> [Activity]:
Copy every line of the listing below word for word, omitting the picture markers.
[[ Supplied data, beginning ]]
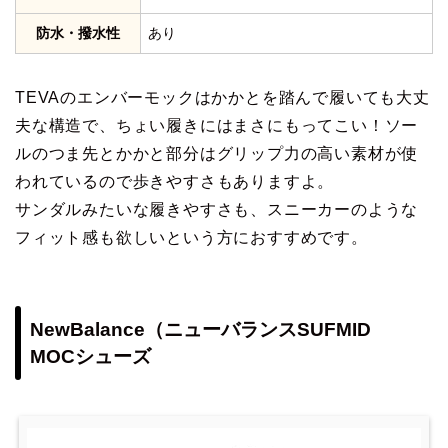
防水・撥水性
あり
TEVAのエンバーモックはかかとを踏んで履いても大丈
夫な構造で、ちょい履きにはまさにもってこい！ソー
ルのつま先とかかと部分はグリップ力の高い素材が使
われているので歩きやすさもありますよ。
サンダルみたいな履きやすさも、スニーカーのような
フィット感も欲しいという方におすすめです。
NewBalance（ニューバランスSUFMID
MOCシューズ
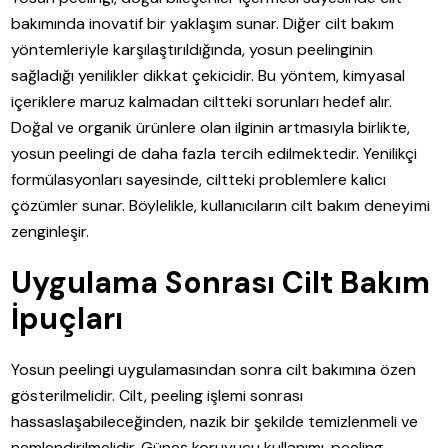
bakımında inovatif bir yaklaşım sunar. Diğer cilt bakım
yöntemleriyle karşılaştırıldığında, yosun peelinginin
sağladığı yenilikler dikkat çekicidir. Bu yöntem, kimyasal
içeriklere maruz kalmadan ciltteki sorunları hedef alır.
Doğal ve organik ürünlere olan ilginin artmasıyla birlikte,
yosun peelingi de daha fazla tercih edilmektedir. Yenilikçi
formülasyonları sayesinde, ciltteki problemlere kalıcı
çözümler sunar. Böylelikle, kullanıcıların cilt bakım deneyimi
zenginleşir.
Uygulama Sonrası Cilt Bakım
İpuçları
Yosun peelingi uygulamasından sonra cilt bakımına özen
gösterilmelidir. Cilt, peeling işlemi sonrası
hassaslaşabileceğinden, nazik bir şekilde temizlenmeli ve
nemlendirilmelidir. Güneş koruyucu kullanımı, peeling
[[ Supplied data, end ]]
> [Answer to the exercise]:
防水・撥水性
あり
TEVAのエンバーモックはかかとを踏んで履いても大丈
夫な構造で、ちょい履きにはまさにもってこい！ソー
ルのつま先とかかと部分はグリップ力の高い素材が使
われているので歩きやすさもありますよ。
サンダルみたいな履きやすさも、スニーカーのような
フィット感も欲しいという方におすすめです。
NewBalance（ニューバランスSUFMID
MOCシューズ
bakımında inovatif bir yaklaşım sunar. Diğer cilt bakım
yöntemleriyle karşılaştırıldığında, yosun peelinginin
sağladığı yenilikler dikkat çekicidir. Bu yöntem, kimyasal
içeriklere maruz kalmadan ciltteki sorunları hedef alır.
Doğal ve organik ürünlere olan ilginin artmasıyla birlikte,
yosun peelingi de daha fazla tercih edilmektedir. Yenilikçi
formülasyonları sayesinde, ciltteki problemlere kalıcı
çözümler sunar. Böylelikle, kullanıcıların cilt bakım deneyimi
zenginleşir.
Uygulama Sonrası Cilt Bakım
İpuçları
Yosun peelingi uygulamasından sonra cilt bakımına özen
gösterilmelidir. Cilt, peeling işlemi sonrası
hassaslaşabileceğinden, nazik bir şekilde temizlenmeli ve
nemlendirilmelidir. Güneş koruyucu kullanımı, peeling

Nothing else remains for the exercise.